Regardless of age, children in asylum hearings must answer questions like where they are from, why they are afraid to return and state the justification for their claim. Recent moves by Attorney General Jeff Sessions have only set the bar higher for immigrants to justify their asylum claim, placing the burden of proof and legal argument even more squarely on their shoulders.
And the children are not always forthcoming. Benson described an intelligent, “bright-eyed,” pig-tailed 8-year-old she worked with, who showed no signs of trauma. After some time, she revealed her mother’s boyfriend had been assaulting her before she moved to her aunt’s home. Her aunt had no idea. The girl qualified for a visa a few years later.
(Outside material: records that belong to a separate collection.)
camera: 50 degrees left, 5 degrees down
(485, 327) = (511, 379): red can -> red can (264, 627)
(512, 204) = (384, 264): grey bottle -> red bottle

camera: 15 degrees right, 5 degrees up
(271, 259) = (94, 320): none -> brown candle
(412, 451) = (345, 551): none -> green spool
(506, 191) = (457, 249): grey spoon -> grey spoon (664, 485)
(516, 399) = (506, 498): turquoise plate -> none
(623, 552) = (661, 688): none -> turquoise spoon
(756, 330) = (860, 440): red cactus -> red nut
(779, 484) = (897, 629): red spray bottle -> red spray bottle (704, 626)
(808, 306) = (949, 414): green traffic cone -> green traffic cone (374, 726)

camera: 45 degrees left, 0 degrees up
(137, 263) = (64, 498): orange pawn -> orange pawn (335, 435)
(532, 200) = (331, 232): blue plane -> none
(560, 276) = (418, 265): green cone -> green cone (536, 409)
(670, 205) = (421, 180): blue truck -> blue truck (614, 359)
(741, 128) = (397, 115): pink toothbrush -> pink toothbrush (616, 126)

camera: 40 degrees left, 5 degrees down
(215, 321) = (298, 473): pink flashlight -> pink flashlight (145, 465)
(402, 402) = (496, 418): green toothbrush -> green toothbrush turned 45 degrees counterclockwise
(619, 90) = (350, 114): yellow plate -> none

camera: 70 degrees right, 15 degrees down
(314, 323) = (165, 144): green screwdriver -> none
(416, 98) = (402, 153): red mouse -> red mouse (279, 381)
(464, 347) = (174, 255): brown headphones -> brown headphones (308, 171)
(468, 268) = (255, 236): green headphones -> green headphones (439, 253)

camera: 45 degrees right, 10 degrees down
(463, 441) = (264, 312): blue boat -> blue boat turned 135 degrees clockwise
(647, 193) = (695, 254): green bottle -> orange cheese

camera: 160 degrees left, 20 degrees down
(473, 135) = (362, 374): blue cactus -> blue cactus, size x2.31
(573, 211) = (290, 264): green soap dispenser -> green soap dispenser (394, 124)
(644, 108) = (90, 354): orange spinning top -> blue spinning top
Young described witnessing a 5-year-old in Baltimore Immigration Court with no lawyer.
“She was clutching a doll, she couldn’t see over the microphone at the respondent’s table, and she couldn’t answer the questions, she was afraid,” Young said. “As she was done, (the judge) asked in Spanish what the name of her doll was, and she answered ‘baby, baby doll’ in Spanish. And that was it.”
The case had a happy ending — the judge pointed the girl to Young’s colleagues and she received a visa two years later.
“I asked my attorney what it was like to work with her and she said, ‘Well, it took a lot of candy and a lot of Play-Doh,'” Young said.
As more children flood the system as a result of the administration’s family separations, Young fears what could result. She is especially concerned about the administration’s push to repeal laws designed to protect children — “as imperfect as they are” — over what officials say are the “loopholes” they create in the system that attract immigrants to come into the U.S. illegally.
“I fear that one of the insidious agenda items here is for the administration to jettison the protections … all the policies and procedures we built up over the years to protect the children in the system,” Young said. “We were starting to get there and then under this administration — a system that has taken us 30 years to build, it’s taken them three months to tear down.”